Department of Biochemistry, University of Calcutta, 35 Ballygunge Circular Road, Kolkata 700019, West Bengal, India.
Infect Genet Evol. 2010 Jul;10(5):686-96. doi: 10.1016/j.meegid.2010.03.008. Epub 2010 Mar 20.
Dysregulated innate immune responses due to inappropriate signaling by Toll-like receptors (TLRs) and aberrant production of pro-inflammatory cytokines are implicated in the immunopathology and disease outcome in Plasmodium falciparum malaria. This study investigates the relationship between polymorphic variability of candidate genes including TLR-2, -4, -9, tumor necrosis factor-alpha and lymphotoxin-alpha and blood infection level in Indian mild malaria patients. Genotyping was carried out by PCR-RFLP and sequencing. Association of parasite load with genotypes was examined using model based and model free approaches. Allele and haplotype based risk assessment for disease severity was performed by stratifying the patients into high and low parasitemic groups on the basis of a threshold value derived by employing a two-component mixture model and expectation-maximization algorithm. The mean parasitemia was significantly increased for variant homozygous genotype (C/C) at TNF-alpha promoter -1031 and major homozygous genotypes encoding Asp/Asp and Thr/Thr at codons 299 and 399, respectively, on TLR4 polypeptide. Individuals harboring combined genotype C/C-Asp/Asp-Thr/Thr on TNF-alpha and TLR4 presented the highest parasite load. The frequencies of variant allele C in TNF-1031 (OR=1.91 with 95% CI=1.24-2.94) and TNF-alpha promoter haplotypes C-C-G-G (OR=1.99 with 95% CI=1.21-3.27) and C-C-G-A (OR=2.96 with 95% CI=1.19-7.37) pertaining to loci TNF-1031/-857/-308/-238 were significantly elevated in the high parasitemic group. On the contrary, the frequencies of variant allele encoding Ile at 399 (OR=0.55 with 95% CI=0.32-0.94) and haplotype corresponding to Gly-Ile (299-399) (OR=0.51 with 95% CI=0.28-0.9) in TLR4 were higher in low parasitemic group. In silico analysis indicate differential binding of transcription factors to TNF-alpha promoter haplotypes and alteration in the surface charge distribution of the TLR4 variant proteins. Our results support a genetic role of TLR4 and TNF-alpha in controlling the blood infection level in mild malaria.
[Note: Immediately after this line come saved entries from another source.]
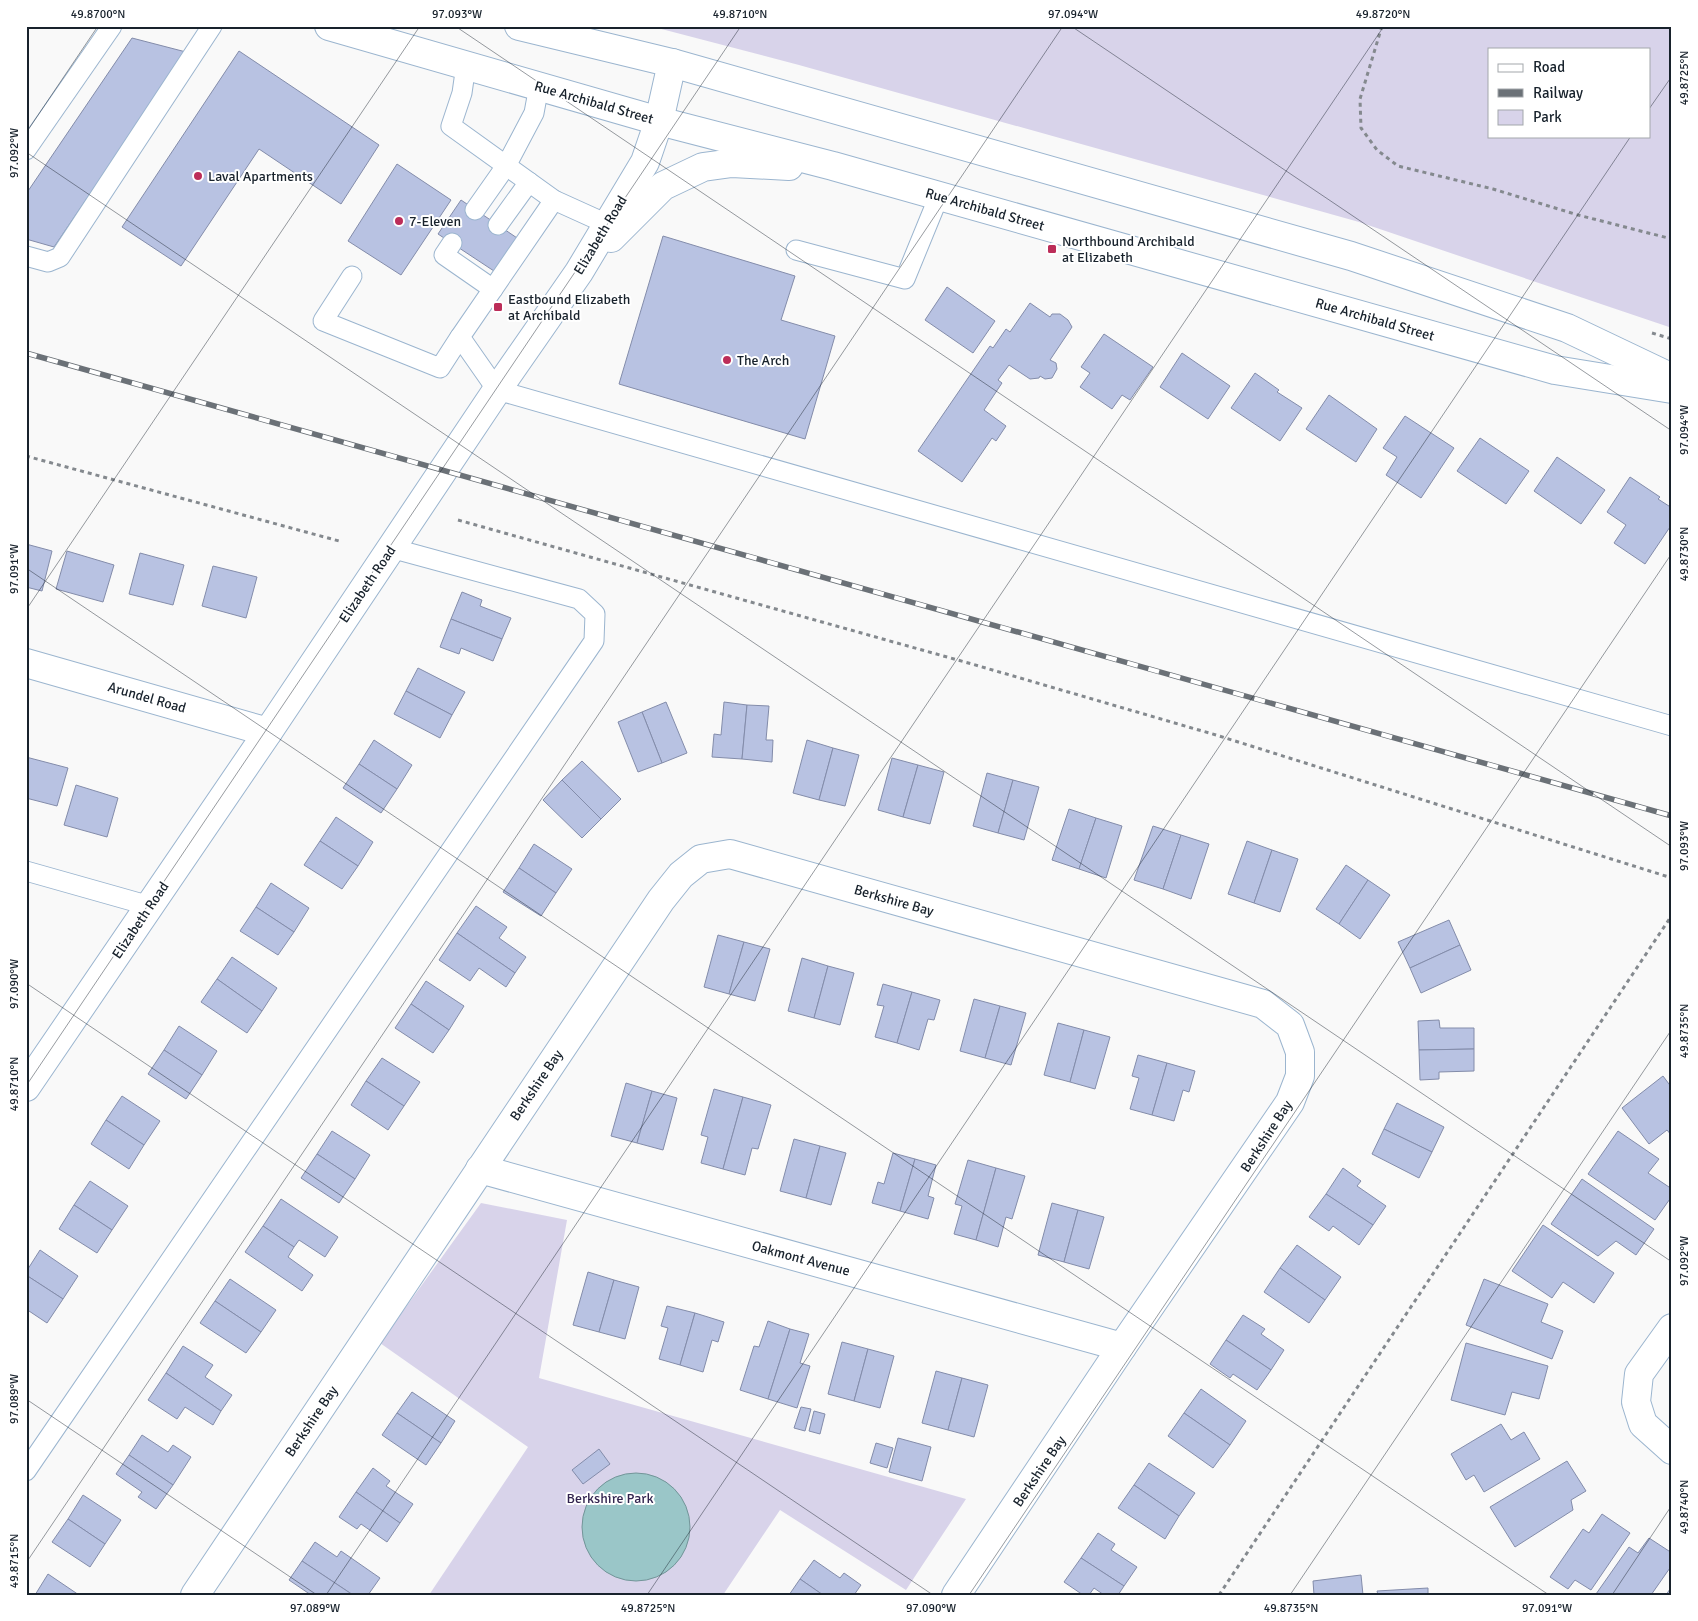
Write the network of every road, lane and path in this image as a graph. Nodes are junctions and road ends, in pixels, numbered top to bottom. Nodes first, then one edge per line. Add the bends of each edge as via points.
1 (112, 26) edge
2 (212, 26) edge
3 (329, 26) edge
4 (518, 26) edge
5 (1382, 26) edge
6 (672, 63) junction
7 (466, 65) junction
8 (539, 86) junction
9 (659, 121) junction
10 (26, 150) edge
11 (506, 166) junction
12 (833, 166) junction
13 (528, 182) junction
14 (939, 196) junction
15 (554, 200) junction
16 (475, 210) dead end
17 (607, 224) junction
18 (498, 225) dead end
19 (1672, 239) edge
20 (452, 242) dead end
21 (796, 250) dead end
22 (26, 256) edge
23 (579, 272) junction
24 (352, 276) dead end
25 (493, 289) junction
26 (460, 337) junction
27 (1672, 378) edge
28 (1672, 389) edge
29 (497, 390) junction
30 (26, 456) edge
31 (458, 520) dead end
32 (339, 541) dead end
33 (391, 548) junction
34 (26, 662) edge
35 (1672, 726) edge
36 (268, 732) junction
37 (26, 871) edge
38 (1672, 878) edge
39 (150, 906) junction
40 (1672, 915) edge
41 (26, 1087) edge
42 (480, 1169) junction
43 (1672, 1328) edge
44 (1122, 1347) junction
45 (1672, 1450) edge
46 (26, 1471) edge
47 (195, 1595) edge
48 (956, 1595) edge
49 (1219, 1595) edge

1 - 10 lane
2 - 22 lane via 60,257 48,262
3 - 7 street, Rue Archibald Street
4 - 6 street
5 - 19 path via 1360,99 1361,128 1377,150 1398,166
6 - 9 street, Elizabeth Road
6 - 27 street via 1351,256 1566,328
7 - 8 street, Rue Archibald Street
7 - 11 lane via 462,93 451,126
8 - 9 street, Rue Archibald Street
8 - 11 lane via 534,113
9 - 12 street, Rue Archibald Street
9 - 17 street, Elizabeth Road via 645,162
11 - 13 lane
11 - 16 lane
12 - 14 street, Rue Archibald Street
12 - 23 street via 732,163 703,167 663,186
13 - 15 lane
13 - 18 lane
14 - 21 lane via 906,279
14 - 28 street, Rue Archibald Street via 1555,370
15 - 17 lane
15 - 25 lane
17 - 23 street, Elizabeth Road
20 - 25 lane via 444,255 471,265
23 - 29 street, Elizabeth Road
24 - 26 lane via 323,321 440,368
25 - 26 lane
26 - 29 lane
29 - 33 street, Elizabeth Road
29 - 35 lane
30 - 32 path
31 - 38 path via 1216,735
33 - 36 street, Elizabeth Road
33 - 46 lane via 579,598 595,614 594,641
34 - 36 street, Arundel Road
36 - 39 street, Elizabeth Road
37 - 39 lane
39 - 41 street, Elizabeth Road
40 - 49 path
42 - 44 street, Oakmont Avenue
42 - 44 street, Berkshire Bay via 661,900 681,874 701,859 730,854 1263,1004 1290,1025 1300,1052 1300,1076 1290,1102
42 - 47 street, Berkshire Bay
43 - 45 street via 1639,1374 1636,1402 1642,1424
44 - 48 street, Berkshire Bay

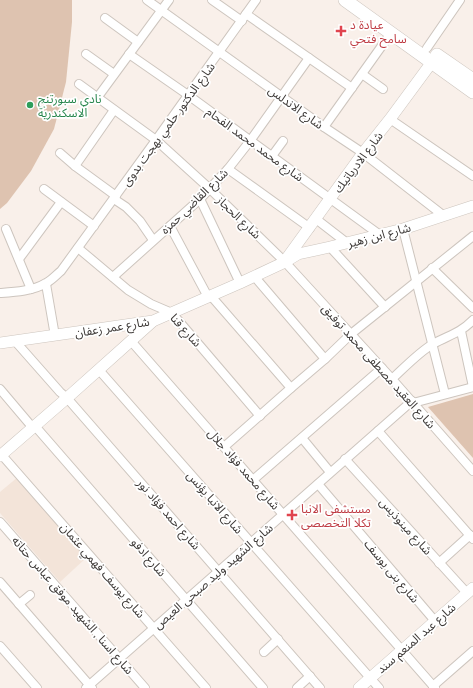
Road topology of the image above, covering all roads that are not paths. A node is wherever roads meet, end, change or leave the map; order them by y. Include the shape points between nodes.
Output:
1 (147, 0) edge
2 (169, 0) edge
3 (212, 0) edge
4 (256, 0) edge
5 (345, 0) edge
6 (360, 0) edge
7 (460, 0) edge
8 (161, 10) junction
9 (244, 17) junction
10 (105, 18) dead end
11 (391, 33) junction
12 (138, 42) junction
13 (427, 48) junction
14 (219, 52) junction
15 (86, 54) dead end
16 (129, 54) junction
17 (309, 58) junction
18 (432, 62) junction
19 (114, 74) junction
20 (362, 74) junction
21 (473, 80) edge
22 (79, 84) dead end
23 (352, 88) junction
24 (383, 89) dead end
25 (473, 92) edge
26 (188, 95) junction
27 (282, 97) junction
28 (97, 98) junction
29 (114, 110) junction
30 (390, 119) junction
31 (324, 127) junction
32 (156, 140) junction
33 (250, 141) junction
34 (283, 141) dead end
35 (60, 153) dead end
36 (364, 153) junction
37 (272, 156) junction
38 (75, 166) junction
39 (228, 169) junction
40 (473, 176) edge
41 (44, 189) dead end
42 (210, 189) junction
43 (115, 198) junction
44 (200, 199) junction
45 (330, 199) junction
46 (61, 202) junction
47 (473, 206) edge
48 (444, 216) junction
49 (313, 223) junction
50 (94, 226) junction
51 (170, 226) junction
52 (6, 229) dead end
53 (403, 229) junction
54 (380, 235) junction
55 (472, 237) edge
56 (153, 240) junction
57 (347, 243) junction
58 (330, 247) junction
59 (78, 248) junction
60 (19, 259) junction
61 (285, 262) junction
62 (432, 268) junction
63 (254, 276) junction
64 (113, 278) junction
65 (416, 282) junction
66 (240, 283) junction
67 (46, 284) junction
68 (31, 289) junction
69 (0, 293) edge
70 (209, 297) junction
71 (385, 307) junction
72 (473, 308) edge
73 (172, 313) junction
74 (473, 320) edge
75 (153, 321) junction
76 (461, 331) junction
77 (351, 334) junction
78 (55, 336) junction
79 (16, 341) junction
80 (131, 341) junction
81 (0, 343) edge
82 (432, 345) junction
83 (325, 359) junction
84 (382, 368) junction
85 (99, 370) junction
86 (392, 379) junction
87 (473, 387) edge
88 (291, 388) junction
89 (0, 389) edge
90 (445, 394) junction
91 (67, 398) junction
92 (412, 402) junction
93 (260, 416) junction
94 (34, 427) junction
95 (378, 431) junction
96 (302, 438) junction
97 (224, 447) junction
98 (1, 455) edge
99 (345, 459) junction
100 (473, 471) edge
101 (330, 472) junction
102 (253, 480) junction
103 (318, 484) junction
104 (283, 514) junction
105 (0, 522) edge
106 (471, 537) edge
107 (251, 542) junction
108 (439, 563) junction
109 (218, 571) junction
110 (0, 582) edge
111 (470, 591) edge
112 (30, 595) dead end
113 (186, 600) junction
114 (19, 604) junction
115 (435, 621) junction
116 (154, 628) junction
117 (278, 639) junction
118 (0, 646) edge
119 (402, 650) junction
120 (473, 651) edge
121 (264, 652) dead end
122 (120, 658) junction
123 (310, 676) junction
124 (370, 678) junction
125 (89, 687) edge
126 (434, 687) edge
127 (37, 688) edge
128 (146, 688) edge
129 (206, 688) edge
130 (263, 688) edge
131 (297, 688) edge
132 (320, 688) edge
133 (359, 688) edge
134 (379, 688) edge

1 - 8 street, شارع الاندلس
2 - 8 street
3 - 9 street
4 - 9 street, شارع الدكتور حلمي بهجت بدوى
5 - 11 main road
6 - 13 main road
7 - 13 street
8 - 12 street
8 - 14 street, شارع الاندلس
9 - 14 street, شارع الدكتور حلمي بهجت بدوى
9 - 17 street
10 - 12 street
11 - 18 main road
11 - 20 street
12 - 16 street
13 - 21 main road
14 - 26 street, شارع الدكتور حلمي بهجت بدوى
14 - 27 street, شارع الاندلس
15 - 19 street
16 - 19 street
16 - 26 street, شارع محمد محمد الفحام
17 - 23 street
17 - 27 street, شارع القاضي حمزه
18 - 25 main road
18 - 30 street, شارع الادرياتيك
19 - 28 street
20 - 23 street
20 - 24 street
22 - 28 street, شارع الحجاز
23 - 31 street
26 - 32 street, شارع الدكتور حلمي بهجت بدوى
26 - 33 street, شارع محمد محمد الفحام
27 - 31 street, شارع الاندلس
27 - 33 street, شارع القاضي حمزه
28 - 29 street, شارع الحجاز
29 - 32 street, شارع الحجاز
29 - 38 street
30 - 36 street, شارع الادرياتيك
30 - 40 street
31 - 36 street, شارع الاندلس
32 - 42 street, شارع الحجاز
32 - 43 street, شارع الدكتور حلمي بهجت بدوى
33 - 37 street, شارع محمد محمد الفحام
33 - 39 street, شارع القاضي حمزه
34 - 37 street
35 - 38 street
36 - 45 street, شارع الادرياتيك
36 - 48 street, شارع الاندلس
37 - 45 street, شارع محمد محمد الفحام
38 - 43 street
39 - 42 street, شارع القاضي حمزه
39 - 49 street
41 - 46 street
42 - 44 street, شارع القاضي حمزه
42 - 61 street, شارع الحجاز
43 - 50 street, شارع الدكتور حلمي بهجت بدوى
43 - 56 street via 140,221
44 - 51 street, شارع القاضي حمزه
44 - 66 street
45 - 49 street, شارع الادرياتيك
45 - 54 street, شارع محمد محمد الفحام
46 - 50 street
46 - 60 street
47 - 48 street, شارع ابن زهير
48 - 53 street, شارع ابن زهير
49 - 57 street
49 - 61 street, شارع الادرياتيك
50 - 59 street, شارع الدكتور حلمي بهجت بدوى
51 - 56 street, شارع القاضي حمزه
51 - 70 street
52 - 60 street
53 - 54 street, شارع ابن زهير
53 - 65 street
54 - 57 street, شارع ابن زهير
55 - 62 street
56 - 64 street, شارع القاضي حمزه
57 - 58 street, شارع ابن زهير
58 - 61 street, شارع ابن زهير via 298,254
58 - 71 street
59 - 64 street, شارع قنا
59 - 67 street, شارع الدكتور حلمي بهجت بدوى via 61,271
60 - 68 street
61 - 63 street, شارع عمر زعفان
61 - 77 street, شارع العقيد مصطفى محمد توفيق
62 - 65 street
62 - 72 street
63 - 66 street, شارع عمر زعفان
63 - 83 street
64 - 73 street, شارع قنا via 138,297
65 - 71 street
65 - 82 street
66 - 70 street, شارع عمر زعفان
67 - 68 street
67 - 78 street
68 - 69 street
70 - 73 street, شارع عمر زعفان
70 - 88 street
71 - 77 street
73 - 75 street, شارع عمر زعفان
73 - 93 street, شارع قنا
74 - 76 street
75 - 78 street, شارع عمر زعفان
75 - 80 street
76 - 82 street
76 - 87 street
77 - 83 street
77 - 84 street, شارع العقيد مصطفى محمد توفيق
78 - 79 street, شارع عمر زعفان
79 - 81 street, شارع عمر زعفان
79 - 91 street, شارع احمد فؤاد نور
80 - 85 street
80 - 97 street, شارع محمد فؤاد جلال
82 - 86 street
82 - 90 street
83 - 88 street
84 - 86 street, شارع العقيد مصطفى محمد توفيق
84 - 96 street
85 - 91 street
85 - 107 street, شارع الانبا يؤنس
86 - 92 street, شارع العقيد مصطفى محمد توفيق
87 - 90 street
88 - 93 street
89 - 94 street, شارع ادفو
90 - 92 street
91 - 94 street
91 - 109 street, شارع احمد فؤاد نور
92 - 95 street, شارع الشهيد وليد صبحى العيص
92 - 100 street, شارع العقيد مصطفى محمد توفيق
93 - 97 street
94 - 98 street
94 - 113 street, شارع ادفو
95 - 99 street, شارع الشهيد وليد صبحى العيص
95 - 106 street
96 - 101 street
96 - 102 street
97 - 102 street, شارع محمد فؤاد جلال
98 - 116 street, شارع يوسف فهمي عثمان
99 - 101 street, شارع الشهيد وليد صبحى العيص
99 - 108 street, شارع مينوذيس
101 - 103 street, شارع الشهيد وليد صبحى العيص
102 - 104 street, شارع محمد فؤاد جلال
103 - 104 street, شارع الشهيد وليد صبحى العيص
103 - 115 street, شارع بنى يوسف
104 - 107 street, شارع الشهيد وليد صبحى العيص
104 - 119 street, شارع محمد فؤاد جلال
105 - 122 street, شارع اسنا , الشهيد موفق عباس حتاته
106 - 108 street
107 - 109 street, شارع الشهيد وليد صبحى العيص
107 - 124 street, شارع الانبا يؤنس
108 - 111 street, شارع مينوذيس
109 - 113 street, شارع الشهيد وليد صبحى العيص
109 - 117 street, شارع احمد فؤاد نور
110 - 114 street
111 - 115 street, شارع عبد المنعم سند
112 - 114 street
113 - 116 street, شارع الشهيد وليد صبحى العيص
113 - 130 street, شارع ادفو
114 - 125 street
115 - 119 street, شارع عبد المنعم سند
116 - 122 street, شارع الشهيد وليد صبحى العيص
116 - 129 street, شارع يوسف فهمي عثمان
117 - 121 street
117 - 123 street, شارع احمد فؤاد نور
118 - 127 street
119 - 124 street, شارع عبد المنعم سند
119 - 126 street, شارع محمد فؤاد جلال
120 - 126 street
122 - 125 street, شارع الشهيد وليد صبحى العيص
122 - 128 street, شارع اسنا , الشهيد موفق عباس حتاته
123 - 131 street
123 - 132 street, شارع احمد فؤاد نور
124 - 133 street, شارع عبد المنعم سند
124 - 134 street, شارع الانبا يؤنس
由于 Toll 样受体(TLR)的信号传递不当和促炎细胞因子的异常产生,导致固有免疫反应失调,这与恶性疟原虫疟疾的免疫病理学和疾病结局有关。本研究调查了候选基因多态性变异与包括 TLR-2、-4、-9、肿瘤坏死因子-α和淋巴毒素-α在内的印度轻度疟疾患者血液感染水平之间的关系。通过 PCR-RFLP 和测序进行基因分型。使用基于模型和无模型的方法检查寄生虫负荷与基因型的关联。基于基于阈值的方法,将患者分为高和低寄生虫血症组,基于二分量混合模型和期望最大化算法,对疾病严重程度的等位基因和单倍型进行风险评估。在 TLR4 多肽上,TNF-α 启动子-1031 的变体纯合基因型(C/C)和编码 Asp/Asp 和 Thr/Thr 的主要纯合基因型分别显著增加,TLR4 的 -299 和 -399 密码子。携带 TNF-α 和 TLR4 上组合基因型 C/C-Asp/Asp-Thr/Thr 的个体表现出最高的寄生虫负荷。TNF-1031 中变体等位基因 C 的频率(OR=1.91,95%CI=1.24-2.94)和 TNF-α 启动子单倍型 C-C-G-G(OR=1.99,95%CI=1.21-3.27)和 C-C-G-A(OR=2.96,95%CI=1.19-7.37)在高寄生虫血症组中显著升高。相反,在 TLR4 中,编码 Ile 的变体等位基因 399 的频率(OR=0.55,95%CI=0.32-0.94)和相应的 Gly-Ile 单倍型(299-399)(OR=0.51,95%CI=0.28-0.9)在低寄生虫血症组中较高。计算机分析表明,转录因子对 TNF-α 启动子单倍型的结合存在差异,TLR4 变体蛋白的表面电荷分布发生改变。我们的结果支持 TLR4 和 TNF-α 在控制轻度疟疾血液感染水平方面的遗传作用。